Rss Sitemap

Dev Tools

Discover website URLs, feed entries, and latest publications by checking sitemap.xml, sitemaps.xml, atom.xml, and rss.xml before crawling a specific site. Use when Codex needs to find the most recent posts/articles/publications from a named website or domain, search, crawl, scrape, monitor, or enumerate site content, and should prefer the site's own sitemap, Atom feed, or RSS feed over blind link crawling.

Install

openclaw skills install rss-sitemap

RSS Sitemap

Overview

Use this skill to bootstrap site discovery from the site's own machine-readable indexes before doing general crawling. For any task that targets a specific website, first look for sitemap, Atom, and RSS resources and use them to find the latest publications or guide the crawl.

Workflow

  1. Normalize the target site to an origin such as https://example.com.
  2. Run the bundled preprocessor through the OpenClaw exec tool when Node.js 18+ is available. exec is the shell tool name; do not require a separate bash tool:
    node skills/rss-sitemap/scripts/preprocess-rss-sitemap.js --site https://example.com --output /tmp/rss-sitemap.json
    
  3. Probe these root resources first when running manually:
    • /sitemap.xml
    • /sitemaps.xml
    • /atom.xml
    • /rss.xml
  4. If available, also inspect /robots.txt for Sitemap: directives and include those sitemap URLs.
  5. Fetch only resources that return a successful HTTP response and XML-like content.
  6. Parse XML with a real parser when possible. Avoid ad hoc regex parsing except for quick triage.
  7. Use discovered URLs or entries as the crawl frontier before falling back to regular page crawling.

Bundled Tool

Use scripts/preprocess-rss-sitemap.js for deterministic pre-crawl discovery. It has no npm dependencies and uses Node's built-in fetch, so it requires Node.js 18 or newer for URL fetching.

Common commands:

node skills/rss-sitemap/scripts/preprocess-rss-sitemap.js --site https://example.com
node skills/rss-sitemap/scripts/preprocess-rss-sitemap.js --url https://example.com/sitemap.xml --url https://example.com/feed.xml
node skills/rss-sitemap/scripts/preprocess-rss-sitemap.js --file ./sitemap.xml --file ./feed.xml
node skills/rss-sitemap/scripts/preprocess-rss-sitemap.js --site https://example.com --max-depth 2 --output /tmp/rss-sitemap.json

The script outputs JSON with:

  • resources: probed XML or robots resources, HTTP status, content type, detected kind, and entry count.
  • entries: normalized sitemap URLs, RSS items, or Atom entries with source provenance.

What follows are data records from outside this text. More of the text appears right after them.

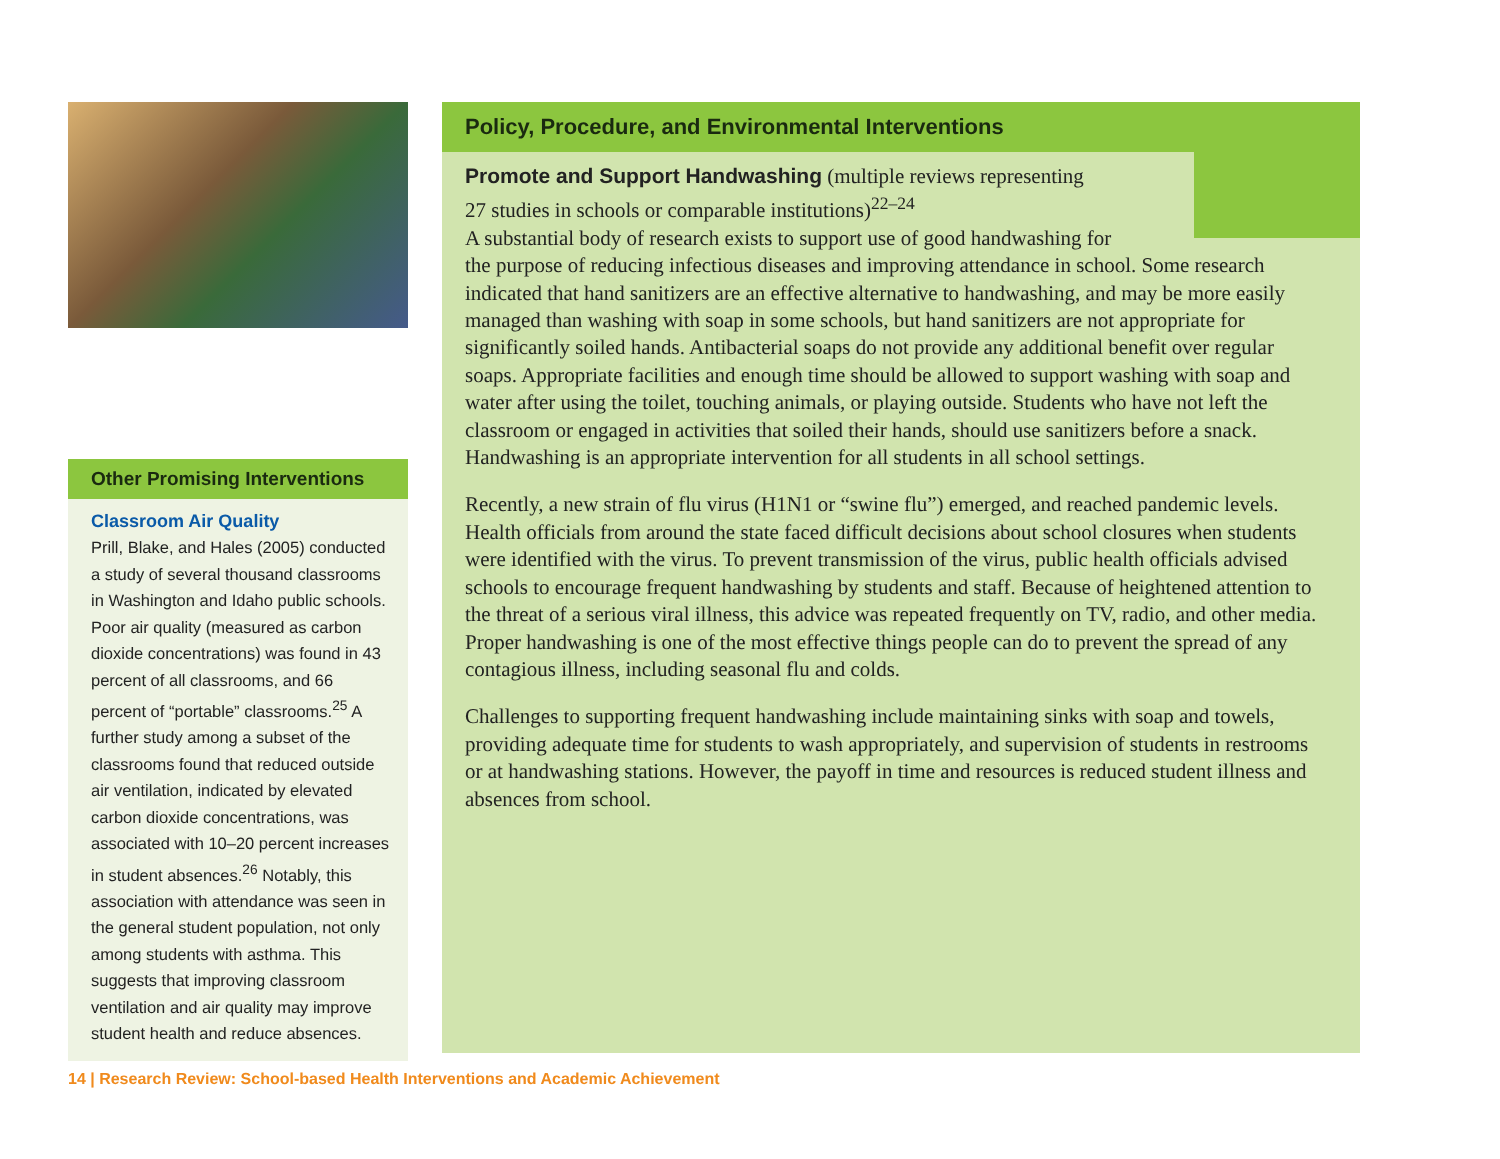Other Promising Interventions
Classroom Air Quality
Prill, Blake, and Hales (2005) conducted a study of several thousand classrooms in Washington and Idaho public schools. Poor air quality (measured as carbon dioxide concentrations) was found in 43 percent of all classrooms, and 66 percent of “portable” classrooms.<sup>25</sup> A further study among a subset of the classrooms found that reduced outside air ventilation, indicated by elevated carbon dioxide concentrations, was associated with 10–20 percent increases in student absences.<sup>26</sup> Notably, this association with attendance was seen in the general student population, not only among students with asthma. This suggests that improving classroom ventilation and air quality may improve student health and reduce absences.
Policy, Procedure, and Environmental Interventions
Promote and Support Handwashing (multiple reviews representing
27 studies in schools or comparable institutions)<sup>22–24</sup>
A substantial body of research exists to support use of good handwashing for
the purpose of reducing infectious diseases and improving attendance in school. Some research indicated that hand sanitizers are an effective alternative to handwashing, and may be more easily managed than washing with soap in some schools, but hand sanitizers are not appropriate for significantly soiled hands. Antibacterial soaps do not provide any additional benefit over regular soaps. Appropriate facilities and enough time should be allowed to support washing with soap and water after using the toilet, touching animals, or playing outside. Students who have not left the classroom or engaged in activities that soiled their hands, should use sanitizers before a snack. Handwashing is an appropriate intervention for all students in all school settings.
Recently, a new strain of flu virus (H1N1 or “swine flu”) emerged, and reached pandemic levels. Health officials from around the state faced difficult decisions about school closures when students were identified with the virus. To prevent transmission of the virus, public health officials advised schools to encourage frequent handwashing by students and staff. Because of heightened attention to the threat of a serious viral illness, this advice was repeated frequently on TV, radio, and other media. Proper handwashing is one of the most effective things people can do to prevent the spread of any contagious illness, including seasonal flu and colds.
Challenges to supporting frequent handwashing include maintaining sinks with soap and towels, providing adequate time for students to wash appropriately, and supervision of students in restrooms or at handwashing stations. However, the payoff in time and resources is reduced student illness and absences from school.
14 | Research Review: School-based Health Interventions and Academic Achievement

For latest-publication requests, sort entries by the best available date:

  1. RSS pubDate
  2. Atom updated
  3. Atom published
  4. Sitemap lastmod

If entries do not include dates, prefer RSS or Atom feed order before sitemap order because feeds usually list newest content first.

If the script fails because the site blocks requests, needs JavaScript, or requires authentication, use the available web scraping/search/browser tools for fetching, then apply the same parsing and crawl strategy.

Required tools:

  • OpenClaw exec enabled for host script execution.
  • Node.js 18+ for remote URL discovery with the bundled script.
  • Any available HTTP, scraping, search, or browser tool when Node fetch cannot access the target site.

Parsing Rules

For sitemaps:

  • Treat <sitemapindex> as a list of nested sitemaps; recursively fetch each <loc>.
  • Treat <urlset> as crawlable page URLs; extract <loc> and keep useful metadata such as <lastmod>, <changefreq>, and <priority> when present.
  • De-duplicate URLs after canonicalizing obvious variants such as fragments.

For RSS feeds:

  • Extract each <item> with title, link, guid, pubDate, and description when present.
  • Prefer link as the crawl URL; fall back to guid only if it is URL-like.

For Atom feeds:

  • Extract each <entry> with title, id, updated, published, summary, and link.
  • Prefer <link rel="alternate" href="...">; otherwise use the first URL-like href.

Crawl Strategy

  • Prefer newest or most relevant entries when the user asks for recent content.
  • For "latest publications", "recent posts", "new articles", or equivalent requests, use RSS/Atom first and return dated entries in descending order when dates are available.
  • Prefer sitemap URLs when the user asks for broad site coverage.
  • Keep feed and sitemap provenance with each discovered URL so later summaries can explain where a URL came from.
  • If none of the well-known resources exist, state that discovery fell back to normal crawling or search.
  • Respect robots, rate limits, authentication boundaries, and user instructions before expanding a crawl.